Petite série suédoise (trop) discrète mise en ligne par Netflix en mars, Kalifat s’avère une très belle réussite sur le sujet difficile de la radicalisation islamiste, traitée du point de vue féminin.
La montée de la radicalisation islamiste chez les jeunes, immigrés ou non, et de leur basculement toujours possible dans le terrorisme – fuite en Syrie ou attentats en Europe – est l’un des défis les plus graves que les démocraties aient rencontrés au cours de la dernière décennie : le traiter dans une fiction commerciale est d’autant plus risqué qu’il est facile de tomber dans la simplification raciste et la démagogie populiste, comme nombre de politiciens européens de tous bords.
Rajouter à cela la dose de suspense et d’action nécessaire au bon fonctionnement du scénario destiné à « accrocher » les téléspectateurs pendant 8 épisodes de 45 minutes tient de la mission impossible, tant les risques de dérapages sont élevés. Il faut donc chanter bien fort les louanges de Kalifat, la série suédoise centrée sur les agissements criminels de l’Etat Islamique, en Syrie comme en Europe : si ce n’est pas « la Série de l’Année », c’est une belle réussite, qui dépasse même en justesse et en pertinence les efforts de mastodontes comme Homeland ou le Bureau des Légendes, en dépit de quelques incohérences et surtout d’un twist – heureusement pas « final » – capillotracté n’ajoutant rien à la peinture faite jusque là d’une société suédoise dépassée, tant au niveau structurel qu’individuel, par la menace islamiste.
Le choix fait par Wilhelm Behrman et Niklas Rockström, son scénariste, par ailleurs remarquablement tenu tout au long de Kalifat, est de centrer la série sur des personnages féminins forts, qu’ils soient victimes ou bourreaux, et de parier sur une interprétation jamais caricaturale, toujours empathique vis à vis d’êtres réels, à la souffrance desquels on croit quasiment toujours. S’il y a d’ailleurs des personnages moins réussis, moins complexes, ce sont toujours des personnages masculins, comme les deux terroristes suédois « pure souche » qui sombrent dans la caricature, comme le policier « side kick » qui n’est que fonctionnel pour le récit, ou comme – et c’est plus ennuyeux – comme le patron de l’agence de renseignement, réduit à un cliché facile de manipulateur sans conscience. Il faut à l’inverse souligner cette remarquable création qu’est ici « The Traveller », l’agent infiltré sans état d’âme, le vecteur de contamination si habile, qui matérialise sans excès inutiles aussi bien la séduction de la rébellion que la détermination inhumaine de ces combattants modernes que sont les djihadistes.

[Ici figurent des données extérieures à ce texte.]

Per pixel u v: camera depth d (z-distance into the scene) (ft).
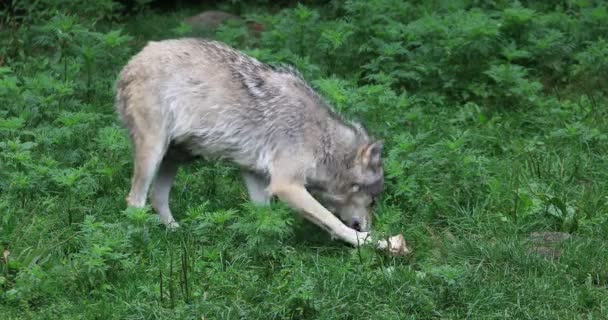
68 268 28.76
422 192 34.94
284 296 27.81
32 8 48.32
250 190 33.78
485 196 34.71
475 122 41.45
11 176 33.78
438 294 28.19
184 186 35.81
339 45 44.50
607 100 43.91
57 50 45.96
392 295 28.12
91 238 29.68
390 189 34.86
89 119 37.86
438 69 44.01
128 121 32.76
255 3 54.85
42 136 36.68
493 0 50.75
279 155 32.30
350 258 30.30
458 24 44.96
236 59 32.86
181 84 32.12
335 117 33.22
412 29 45.24
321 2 54.29
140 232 30.45
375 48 45.55
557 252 31.17
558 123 40.98
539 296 28.32
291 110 32.42
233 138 32.50
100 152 36.94
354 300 27.96
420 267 30.55
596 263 30.12
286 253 30.76
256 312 27.22
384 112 39.47
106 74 43.39
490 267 30.40
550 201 33.78
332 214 32.50
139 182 32.55
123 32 50.37
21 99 39.27
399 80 44.42
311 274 29.43
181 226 32.76
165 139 32.37
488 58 45.21
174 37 49.85
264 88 32.55
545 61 46.47
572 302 28.19
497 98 43.24
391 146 37.96
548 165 37.06
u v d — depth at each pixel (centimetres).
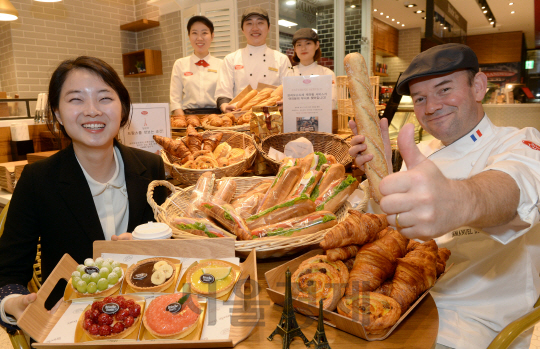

Sans avoir recours à ces effets d’image raffinée et de mise en scène sophistiquée typique des séries actuelles – et qui dénotent finalement une sorte de complexe vis à vis du « vrai cinéma » -, Kalifat construit sa force sur sa proximité constante avec ses jeunes filles et ses femmes en souffrance, plus ou moins soumises, plus ou moins perdues dans une société profondément machiste – que cela soit en Suède ou en Syrie, que leur univers soit la démocratie occidentale ou le « califat » totalitaire – au sein de laquelle elles peinent, non seulement à s’affirmer, mais souvent simplement à exister. L’excellent dernier épisode (si l’on excepte ce fameux « twist » inutile), qui refuse au spectateur la satisfaction d’une conclusion en noir et blanc, mais préfère des demi-victoires et des semi-défaites, est une conclusion idéale à cette série sensible – voire bouleversante par instants -, intelligente (parce qu’elle respecte son sujet, et lui fait justice sans le simplifier)… Et également une possible introduction à une seconde saison, car, et n’ayez aucun doute là-dessus, cette guerre-là continue.